8- Reform, le parti raciste de Farage, a constitué, après Starmer, le vainqueur-surprise de la nuit dernière. Il a remporté 4 sièges et plus de 4 millions de suffrages. Ce résultat est supérieur de 3 points à son meilleur résultat précédent (en 2015). Reform est arrivé second dans une centaine de circonscriptions, y compris certaines circonscriptions travaillistes. Le principal message de Farage après le scrutin a été d’affirmer que son objectif était d’être la principale opposition au Parti travailliste. Il est en position de jouer un rôle dans la recomposition de la droite, soit à travers une OPA hostile sur le Parti conservateur, soit à travers un nouveau mouvement qui entrera en confrontation avec le Parti conservateur traditionnel et gagnera une partie de sa base et de ses élus. C’est un processus qui a déjà commencé. C’est également une menace pour le gouvernement Starmer. Farage a indiqué qu’il voulait être une véritable opposition, dirigeant des protestations de masse. Au vu de son faible nombre de députés au regard des millions de suffrages recueillis, il est en bonne position pour exploiter les frustrations de sa base qui se sent écartée du processus politique. Pour des raisons étroitement électorales, le Parti travailliste ne s’est pas confronté à Farage, pensant que ce dernier ferait plus de mal aux Conservateurs qu’aux Travaillistes. Starmer a même retiré son candidat dans la bataille de Clacton. Le Parti travailliste porte tout autant que les Conservateurs la responsabilité de la montée de Reform. Le Parti travailliste a normalisé le cadre raciste du débat sur les migrants. Il appartiendra à la gauche et au mouvement ouvrier de se confronter au courant ascendant de Farage.
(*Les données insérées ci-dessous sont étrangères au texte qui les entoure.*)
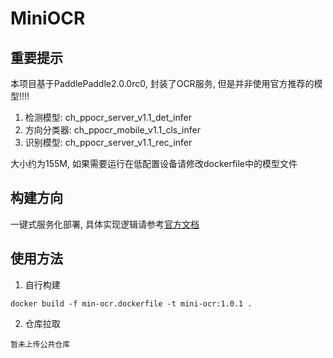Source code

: # MiniOCR

## 重要提示

本项目基于PaddlePaddle2.0.0rc0, 封装了OCR服务, 但是并非使用官方推荐的模型!!!!

1. 检测模型: ch_ppocr_server_v1.1_det_infer
2. 方向分类器: ch_ppocr_mobile_v1.1_cls_infer
3. 识别模型: ch_ppocr_server_v1.1_rec_infer

大小约为155M, 如果需要运行在低配置设备请修改dockerfile中的模型文件

## 构建方向

一键式服务化部署, 具体实现逻辑请参考[官方文档](https://gitee.com/paddlepaddle/PaddleOCR/blob/develop/deploy/hubserving/readme.md)

## 使用方法

1. 自行构建

`
docker build -f min-ocr.dockerfile -t mini-ocr:1.0.1 .
`

2. 仓库拉取

`暂未上传公共仓库`
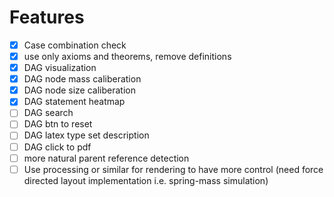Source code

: # Features
- [x] Case combination check
- [x] use only axioms and theorems, remove definitions
- [x] DAG visualization
- [x] DAG node mass caliberation
- [x] DAG node size caliberation
- [x] DAG statement heatmap
- [ ] DAG search
- [ ] DAG btn to reset
- [ ] DAG latex type set description
- [ ] DAG click to pdf
- [ ] more natural parent reference detection
- [ ] Use processing or similar for rendering to have more control (need force directed layout implementation i.e. spring-mass simulation)
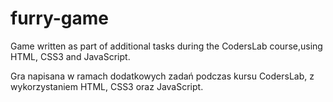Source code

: # furry-game
Game written as part of additional tasks during the CodersLab course,using HTML, CSS3 and JavaScript.

Gra napisana w ramach dodatkowych zadań podczas kursu CodersLab, z wykorzystaniem HTML, CSS3 oraz JavaScript.

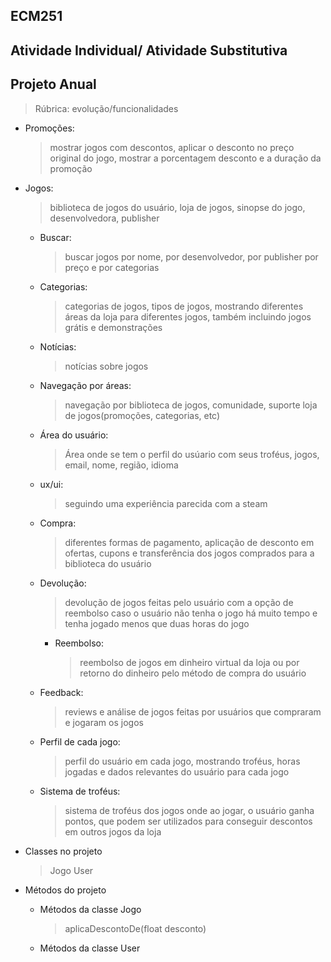 ## ECM251
## Atividade Individual/ Atividade Substitutiva
## Projeto Anual

> Rúbrica: evolução/funcionalidades

- Promoções:
    > mostrar jogos com descontos, aplicar o desconto no preço original do jogo, mostrar a porcentagem desconto e a duração da promoção
- Jogos:
    > biblioteca de jogos do usuário, loja de jogos, sinopse do jogo, desenvolvedora, publisher
    - Buscar:
        > buscar jogos por nome, por desenvolvedor, por publisher por preço e por categorias
    - Categorias:
        > categorias de jogos, tipos de jogos, mostrando diferentes áreas da loja para diferentes jogos, também incluindo jogos grátis e demonstrações
    - Notícias:
        > notícias sobre jogos
    - Navegação por áreas:
        > navegação por biblioteca de jogos, comunidade, suporte loja de jogos(promoções, categorias, etc)
    - Área do usuário:
        > Área onde se tem o perfil do usúario com seus troféus, jogos, email, nome, região, idioma
    - ux/ui:
        > seguindo uma experiência parecida com a steam
    - Compra:
        > diferentes formas de pagamento, aplicação de desconto em ofertas, cupons e transferência dos jogos comprados para a biblioteca do usuário
    - Devolução:
        > devolução de jogos feitas pelo usuário com a opção de reembolso caso o usuário não tenha o jogo há muito tempo e tenha jogado menos que duas horas do jogo
        - Reembolso:
            > reembolso de jogos em dinheiro virtual da loja ou por retorno do dinheiro pelo método de compra do usuário
    - Feedback:
        > reviews e análise de jogos feitas por usuários que compraram e jogaram os jogos
    - Perfil de cada jogo:
        > perfil do usuário em cada jogo, mostrando troféus, horas jogadas e dados relevantes do usuário para cada jogo
    - Sistema de troféus:
        > sistema de troféus dos jogos onde ao jogar, o usuário ganha pontos, que podem ser utilizados para conseguir descontos em outros jogos da loja

- Classes no projeto
    > Jogo
    > User
- Métodos do projeto
    - Métodos da classe Jogo
        > aplicaDescontoDe(float desconto)
    - Métodos da classe User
Sn succès va également renforcer la confiance en eux des gangs de rue néofascistes dirigés par Tommy Robinson et quelques autres.
9- Les questions écologiques ont été quasiment absentes de la campagne électorale. Le Parti travailliste a déjà dilué son projet de campagne de Grande Energie Britannique et ne l’a pas remis en avant, terrifié par la pensée que les électeurs pourraient être effrayés par son coût. A la fois les Libéraux Démocrates, qui ont grimpé même dépassé les résultats des sondages « sortie des urnes » pour atteindre 71 sièges, et les Verts ont profité d’avoir mis l’environnement à l’ordre du jour. La Gauche doit intensifier et mettre en avant une stratégie écosocialiste. Gaza a été l’autre grand absent de la campagne électorale. Les partis dominants l’ont à peine évoqué, mais cela a été complètement perturbé par la présence de candidats indépendants. Nous saluons de travail de tous ces militants qui ont réussi à faire entendre la voix des Palestiniens dans cette élection.
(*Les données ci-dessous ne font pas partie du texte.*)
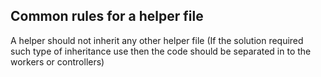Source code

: ## Common rules for a helper file
A helper should not inherit any other helper file (If the solution required such type of inheritance use then the code should be separated in to the workers or controllers)
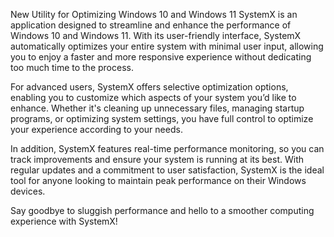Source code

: New Utility for Optimizing Windows 10 and Windows 11 SystemX is an application designed to streamline and enhance the performance of Windows 10 and Windows 11. With its user-friendly interface, SystemX automatically optimizes your entire system with minimal user input, allowing you to enjoy a faster and more responsive experience without dedicating too much time to the process.

For advanced users, SystemX offers selective optimization options, enabling you to customize which aspects of your system you’d like to enhance. Whether it's cleaning up unnecessary files, managing startup programs, or optimizing system settings, you have full control to optimize your experience according to your needs.

In addition, SystemX features real-time performance monitoring, so you can track improvements and ensure your system is running at its best. With regular updates and a commitment to user satisfaction, SystemX is the ideal tool for anyone looking to maintain peak performance on their Windows devices.

Say goodbye to sluggish performance and hello to a smoother computing experience with SystemX!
10- ACR (Anti Capitalist Resistance) va se mettre au service de la construction de la résistance au social-libéralisme du Parti travailliste. Nous soutiendrons toutes les campagnes en défense des transsexuels, des femmes et des droits démocratiques, de la Palestine, du niveau de vie des travailleurs, des services publics et en faveur de mesures fortes pour réduire les crises climatiques et écologiques, en lien avec une transition juste vers des emplois verts. Au sein du mouvement large, nous défendrons la nécessité d’un courant anticapitaliste et écosocialiste capable d’offrir la base d’une alternative stratégique au travaillisme.